The United States could run out of cash to continue paying its bills by mid-July if Congress does not take action to raise or suspend the nation’s debt limit, according to an analysis Monday by the Bipartisan Policy Center.

That deadline, known as the “X-date” — the moment when the United States is unable to meet its financial obligations and might default on its debt — is a fiscal milestone that’s among the most closely watched in Washington and on Wall Street.

The date relies on estimates of how much wiggle room the Treasury has to use accounting maneuvers — known as “extraordinary measures” — to keep paying the government’s bills by shifting money around. The Bipartisan Policy Center, a think tank, provided estimates suggesting that the X-date could come as late as the beginning of October.

Efforts to address the debt limit will likely consume Congress and the Trump administration later this year as Republicans race to enact trillions of dollars of tax cuts.

The debt limit is a cap on the total amount of money that the United States is authorized to borrow to fund the government and meet its financial obligations.

Because the federal government runs budget deficits — meaning it spends more than it brings in through taxes and other revenue — it must borrow huge sums of money to pay its bills. Those obligations include funding for social safety net programs, salaries for members of the armed forces and paying investors who have bought U.S. government debt in exchange for interest payments.

After a protracted fight, lawmakers agreed in June 2023 to suspend the $31.4 trillion debt limit until Jan. 1, 2025.

The national debt is now approaching $37 trillion. Republicans have been cutting federal jobs at government agencies and expressed a commitment to curbing wasteful spending, but lawmakers have showed little appetite for cutting social safety net programs, which are the biggest drivers of the growing debt.

“Policymakers must commit to responsible budgeting, which starts with avoiding debt limit brinkmanship and its impacts on our economy,” Margaret Spellings, president of the Bipartisan Policy Center, said in a statement.

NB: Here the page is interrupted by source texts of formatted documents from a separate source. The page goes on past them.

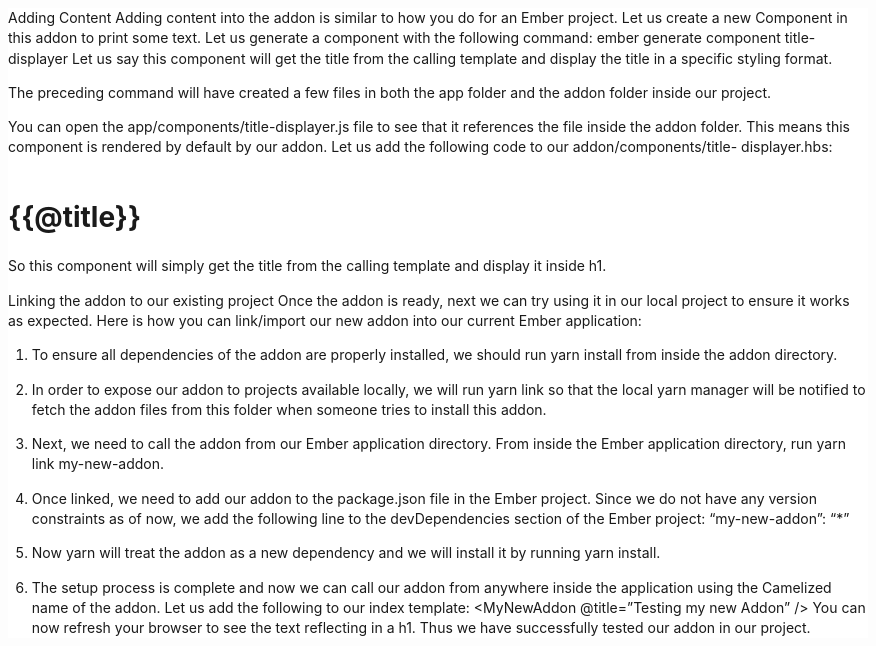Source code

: 
Adding Content
Adding content into the addon is similar to how you do for
an Ember project. Let us create a new Component in this
addon to print some text. Let us generate a component with
the following command:
ember generate component title-displayer
Let us say this component will get the title from the calling
template and display the title in a specific styling format.


The preceding command will have created a few files in
both the app folder and the addon folder inside our project.


You can open the app/components/title-displayer.js file to see
that it references the file inside the addon folder. This means
this component is rendered by default by our addon. Let us
add the following code to our
addon/components/title-
displayer.hbs:
<h1>{{@title}}</h1>
So this component will simply get the title from the calling
template and display it inside h1.


Linking the addon to our existing
project
Once the addon is ready, next we can try using it in our
local project to ensure it works as expected. Here is how you
can link/import our new addon into our current Ember
application:
1. To ensure all dependencies of the addon are properly
installed, we should run yarn install from inside the
addon directory.


2. In order to expose our addon to projects available
locally, we will run yarn link so that the local yarn
manager will be notified to fetch the addon files from
this folder when someone tries to install this addon.


3. Next, we need to call the addon from our Ember
application directory. From inside the Ember application
directory, run yarn link my-new-addon.


4. Once linked, we need to add our addon to the
package.json file in the Ember project. Since we do not
have any version constraints as of now, we add the
following line to the devDependencies section of the
Ember project: “my-new-addon”: “*”
5. Now yarn will treat the addon as a new dependency and
we will install it by running yarn install.


6. The setup process is complete and now we can call our
addon from anywhere inside the application using the
Camelized name of the addon. Let us add the following
to our index template:
<MyNewAddon @title=”Testing my new Addon” />
You can now refresh your browser to see the text reflecting
in a h1. Thus we have successfully tested our addon in our
project.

President Donald Trump last year urged lawmakers to lift the borrowing cap or abolish it entirely.

House Republicans unveiled a budget outline last month that would raise the debt limit by $4 trillion and approve more than $4 trillion in tax cuts.

$2.1B judgment for Roundup damages

A jury in Georgia has ordered Monsanto parent Bayer to pay nearly $2.1 billion in damages to a man who says the company’s Roundup weed killer caused his cancer, according to attorneys representing the plaintiff. The verdict marks the latest in a long-running series of court battles Monsanto has faced over its Roundup herbicide. The agrochemical giant says it will appeal the verdict, reached in a Georgia courtroom late Friday, in efforts to overturn the decision. The penalties awarded include $65 million in compensatory damages and $2 billion in punitive damages, law firms Arnold & Itkin LLP and Kline & Specter PC said in a statement.

Plaintiff John Barnes filed his lawsuit against Monsanto in 2021, seeking damages related to his non-Hodgkin’s lymphoma.

23andMe in Chapter 11; CEO resigns

23andMe has filed for Chapter 11 bankruptcy protection and its co-founder and CEO has resigned as the struggling genetic testing company continues its push to cut costs.

San Francisco-based 23andMe announced on Sunday that it will look to sell “substantially all of its assets” through a court-approved reorganization plan.

Anne Wojcicki, who co-founded 23andMe nearly two decades ago, is also stepping down as CEO effective immediately, the company said — but will remain on the 23andMe board.

Her resignation comes just weeks after a board committee rejected a nonbinding acquisition proposal from Wojcicki, who has been trying to take the company private.